A whopping 60% of the patients dropped out of the study over the course of the year, including 19% of the patients that said adverse events were the primary reason for dropping out. Nausea, constipation, vomiting, and headaches were the most common issues. There were more serious adverse events reported, but they were so rare that they probably weren't drug related. Presumably the other 41% of patients that dropped out either felt the drug wasn't working, their pain symptoms stopped (although patients were supposed to have chronic pain), or experienced some issue unrelated to the drug.
What's interesting is that Pfizer said, "The discontinuation rate was within the expected range based on similar long-term safety studies with other extended-release opioid formulations." I have no reason not to believe the pharma, but it seems kind of shocking that a 60% dropout rate is the norm. How do you run a trial to measure how well your drug works when more than half the patients drop out before it's completed?

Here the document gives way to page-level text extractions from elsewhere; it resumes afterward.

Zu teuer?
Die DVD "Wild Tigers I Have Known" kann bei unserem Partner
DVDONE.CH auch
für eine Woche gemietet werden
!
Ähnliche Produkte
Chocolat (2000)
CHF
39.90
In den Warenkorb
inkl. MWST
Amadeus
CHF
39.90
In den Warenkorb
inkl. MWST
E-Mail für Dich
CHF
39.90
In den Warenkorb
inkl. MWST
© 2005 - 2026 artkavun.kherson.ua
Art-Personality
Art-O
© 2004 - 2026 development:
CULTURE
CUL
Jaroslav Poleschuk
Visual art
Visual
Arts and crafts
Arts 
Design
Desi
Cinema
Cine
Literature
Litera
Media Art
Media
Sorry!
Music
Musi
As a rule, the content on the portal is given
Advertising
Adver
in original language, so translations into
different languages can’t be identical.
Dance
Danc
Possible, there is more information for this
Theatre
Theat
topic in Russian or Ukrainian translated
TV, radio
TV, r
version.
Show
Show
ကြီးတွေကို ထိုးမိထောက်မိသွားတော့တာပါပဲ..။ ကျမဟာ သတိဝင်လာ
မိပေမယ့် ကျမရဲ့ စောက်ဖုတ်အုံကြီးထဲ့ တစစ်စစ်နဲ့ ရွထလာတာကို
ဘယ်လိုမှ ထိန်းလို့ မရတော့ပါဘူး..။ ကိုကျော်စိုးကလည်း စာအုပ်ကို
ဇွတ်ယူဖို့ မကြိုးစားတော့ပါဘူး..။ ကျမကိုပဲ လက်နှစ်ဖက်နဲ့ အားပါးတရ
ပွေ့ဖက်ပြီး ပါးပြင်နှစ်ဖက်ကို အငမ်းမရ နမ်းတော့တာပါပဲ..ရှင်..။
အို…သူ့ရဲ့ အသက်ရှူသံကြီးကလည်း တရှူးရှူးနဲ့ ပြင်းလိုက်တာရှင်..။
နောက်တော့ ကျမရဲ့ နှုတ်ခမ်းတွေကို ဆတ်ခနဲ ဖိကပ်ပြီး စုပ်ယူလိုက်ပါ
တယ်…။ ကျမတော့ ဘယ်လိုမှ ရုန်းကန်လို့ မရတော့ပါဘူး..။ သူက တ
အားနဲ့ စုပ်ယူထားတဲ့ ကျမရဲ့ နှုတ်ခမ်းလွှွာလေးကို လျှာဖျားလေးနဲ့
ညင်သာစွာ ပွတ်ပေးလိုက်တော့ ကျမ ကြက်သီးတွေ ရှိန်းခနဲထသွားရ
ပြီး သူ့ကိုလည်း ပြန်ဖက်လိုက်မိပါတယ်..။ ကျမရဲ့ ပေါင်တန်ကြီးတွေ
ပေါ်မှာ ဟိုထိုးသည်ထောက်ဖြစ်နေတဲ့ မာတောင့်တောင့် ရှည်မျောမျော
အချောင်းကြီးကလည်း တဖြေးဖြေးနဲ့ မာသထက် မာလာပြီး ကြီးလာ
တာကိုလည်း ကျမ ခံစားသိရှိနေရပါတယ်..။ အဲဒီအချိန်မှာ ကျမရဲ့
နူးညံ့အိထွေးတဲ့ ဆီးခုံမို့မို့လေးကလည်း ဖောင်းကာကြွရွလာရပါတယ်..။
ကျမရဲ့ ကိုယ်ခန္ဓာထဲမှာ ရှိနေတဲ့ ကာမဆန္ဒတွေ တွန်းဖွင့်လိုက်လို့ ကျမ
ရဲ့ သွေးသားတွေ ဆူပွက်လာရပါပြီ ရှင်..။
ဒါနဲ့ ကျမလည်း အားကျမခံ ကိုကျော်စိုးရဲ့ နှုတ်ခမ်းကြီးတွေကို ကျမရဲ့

And for those that stay in the trial, drugmakers have to deal with the placebo effect affecting the results. Subjective patient-reported outcomes are very difficult to control.
There's clearly a large societal need for drugs like ALO-02 because it's designed to be harder to abuse. The Food and Drug Administration has supported the push to decrease abuse of pain drugs. And in theory developing tamper-resistant drugs is low risk too because they use active ingredients that have already been proven to work. The active ingredient in ALO-02, for instance, is oxycodone.
But given the issues with patient dropouts and placebo effect, investors should be cautious about investing in this space. For Pfizer, one drug isn't going to matter, but failures of pain drugs being developed by Zalicus and Pain Therapeutics could be disastrous as investors in Durect found out earlier this year.